Translation of "Milyonlarca" in Dutch

0.010 sec.

Examples of using "Milyonlarca" in a sentence and their dutch translations:

Evrende milyonlarca yıldız var.

Er zijn miljoenen sterren in het universum.

Milyonlarca işçi işlerini kaybetti.

Miljoenen arbeiders verloren hun werk.

Milyonlarca yarasanın göçü saatlerce sürer.

De exodus van miljoenen vleermuizen gaat uren door.
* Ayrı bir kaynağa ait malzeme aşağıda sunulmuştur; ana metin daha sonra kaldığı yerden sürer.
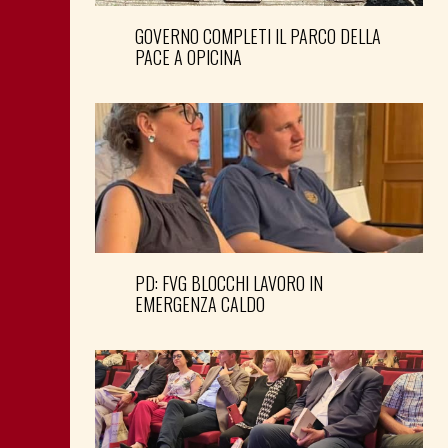
GOVERNO COMPLETI IL PARCO DELLA
PACE A OPICINA
PD: FVG BLOCCHI LAVORO IN
EMERGENZA CALDO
O yüzden, milyonlarca yıl boyunca

Dus miljoenen jaren lang moest ze...

Alaska'da milyonlarca vahşi hayvan yaşıyor.

In Alaska wonen miljoenen wilde dieren.

Şimdilerde buna benzer olaylar milyonlarca hayat

Zulke zaken kunnen miljoenen levens redden

Diğer milyonlarca yıldızdan sadece bir tanesi.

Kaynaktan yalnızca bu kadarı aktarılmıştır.